1
I stop reading the news. Time, usually circular, has gone flat—an old ribbon unraveling against the horizon, or a paper brochure unfolding without end. If this were a movie, the repetition would give way to meaning. Instead it’s just wooden floors, seven hundred square feet, a large glass window glinting like a closed portal. My bookshelves stand patiently, unaware that their library counterparts have been frozen in ice. I think of my grandmother, who stayed home for sixty years to clean and cook and wait, and wonder what songs she hummed while mopping the floors.
2
I watch Orange is the New Black, where time is also flat—the inmates’ sentences passing episode after episode in a straight, single-file line—and think, at least this isn’t prison. It’s not prison and it’s not transcendentalism (note: I am paying far more than Thoreau’s $28.12 for a solitude I didn’t really want). It’s something in between, if in between meant infinite. It’s waiting in a time capsule, watching dust bunnies skitter along perpendicular edges, alternating between books and dirty dishes and animal crackers in a French braid that goes on forever.
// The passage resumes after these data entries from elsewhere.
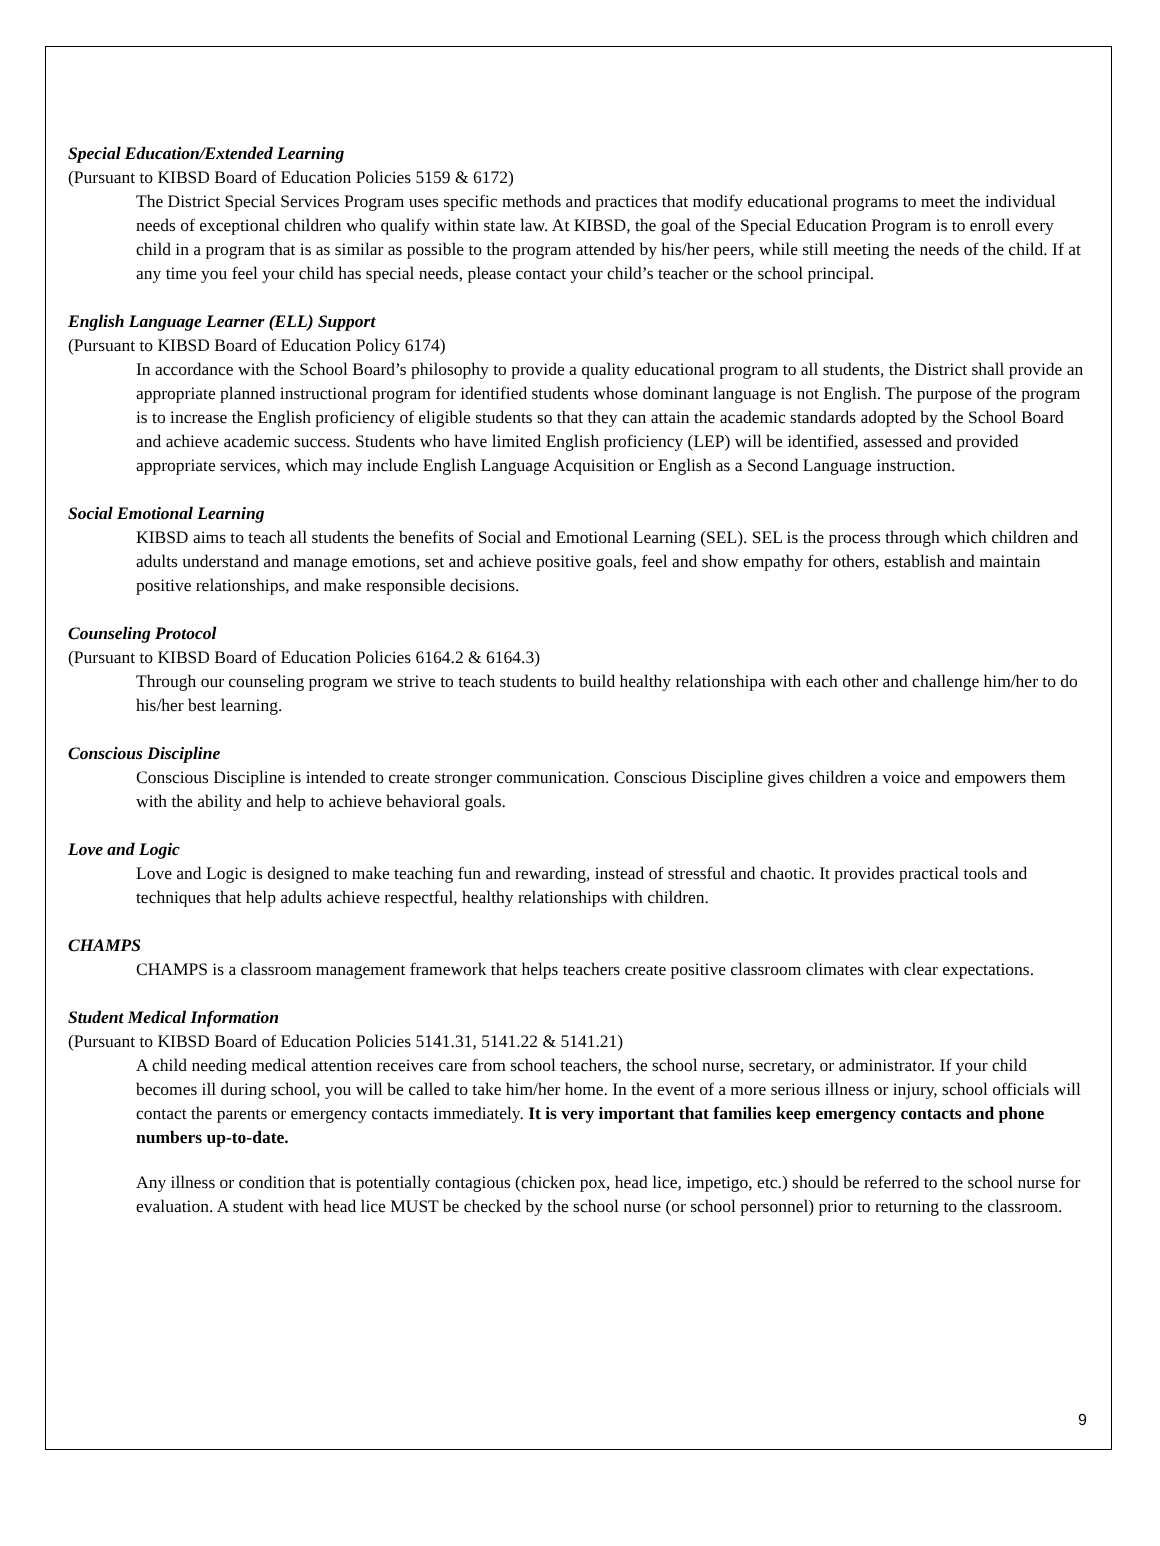Special Education/Extended Learning
(Pursuant to KIBSD Board of Education Policies 5159 & 6172)
The District Special Services Program uses specific methods and practices that modify educational programs to meet the individual needs of exceptional children who qualify within state law. At KIBSD, the goal of the Special Education Program is to enroll every child in a program that is as similar as possible to the program attended by his/her peers, while still meeting the needs of the child. If at any time you feel your child has special needs, please contact your child’s teacher or the school principal.
English Language Learner (ELL) Support
(Pursuant to KIBSD Board of Education Policy 6174)
In accordance with the School Board’s philosophy to provide a quality educational program to all students, the District shall provide an appropriate planned instructional program for identified students whose dominant language is not English. The purpose of the program is to increase the English proficiency of eligible students so that they can attain the academic standards adopted by the School Board and achieve academic success. Students who have limited English proficiency (LEP) will be identified, assessed and provided appropriate services, which may include English Language Acquisition or English as a Second Language instruction.
Social Emotional Learning
KIBSD aims to teach all students the benefits of Social and Emotional Learning (SEL). SEL is the process through which children and adults understand and manage emotions, set and achieve positive goals, feel and show empathy for others, establish and maintain positive relationships, and make responsible decisions.
Counseling Protocol
(Pursuant to KIBSD Board of Education Policies 6164.2 & 6164.3)
Through our counseling program we strive to teach students to build healthy relationshipa with each other and challenge him/her to do his/her best learning.
Conscious Discipline
Conscious Discipline is intended to create stronger communication. Conscious Discipline gives children a voice and empowers them with the ability and help to achieve behavioral goals.
Love and Logic
Love and Logic is designed to make teaching fun and rewarding, instead of stressful and chaotic. It provides practical tools and techniques that help adults achieve respectful, healthy relationships with children.
CHAMPS
CHAMPS is a classroom management framework that helps teachers create positive classroom climates with clear expectations.
Student Medical Information
(Pursuant to KIBSD Board of Education Policies 5141.31, 5141.22 & 5141.21)
A child needing medical attention receives care from school teachers, the school nurse, secretary, or administrator. If your child becomes ill during school, you will be called to take him/her home. In the event of a more serious illness or injury, school officials will contact the parents or emergency contacts immediately. It is very important that families keep emergency contacts and phone numbers up-to-date.
Any illness or condition that is potentially contagious (chicken pox, head lice, impetigo, etc.) should be referred to the school nurse for evaluation. A student with head lice MUST be checked by the school nurse (or school personnel) prior to returning to the classroom.
9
I don’t teach myself how to French braid; I don’t finally solve a Rubik’s cube or sign up for online classes or hum while mopping the floor. I am jobless, aimless, motionless: floating like a dust girl along a Mobius strip inside of a dream. The piano basks in the light as if hibernating, or praying. I wonder what will happen when my pen runs out of ink, when my Netflix queue runs out of shows, when my brain runs out of words.
3
The words come and go, like ice patches in winter. I emerge from bed, either mid-day or mid-night, and swallow poems whole, dive headfirst into old plots, shuffle sheet music and set off to create. There’s the bullet journal that keeps collapsing into chaos, the novel I’ll never finish, the letters in my head that I’ll never put to paper. Still, I keep trying. I type until the clacking keys drive me to nausea, trace melodies on piano keys, call old friends and ask about their lives. Time rolls slowly and I skate along, sometimes gliding, sometimes catching my balance and wondering how much farther there is to go.
4
In the end it’s a waiting game: waiting to see if anyone will walk past your window, or wave, or cough; waiting to hear bad news about your coworker, your neighbor, your friend. In books and movies there’s always a plunge—the ice cracks and the world slips in a single splash and time lurches, like a rollercoaster going down. There is normalcy and there is disarray but there is never the in between, the indefinite mopping of floors, the inevitable slipping between smooth ice and stale patches. I’ve been waiting for forever and it’s only just begun. The clock strikes something o’clock, and I dust off my Rubik’s cube and twist one face forward, not quite sure what will happen next.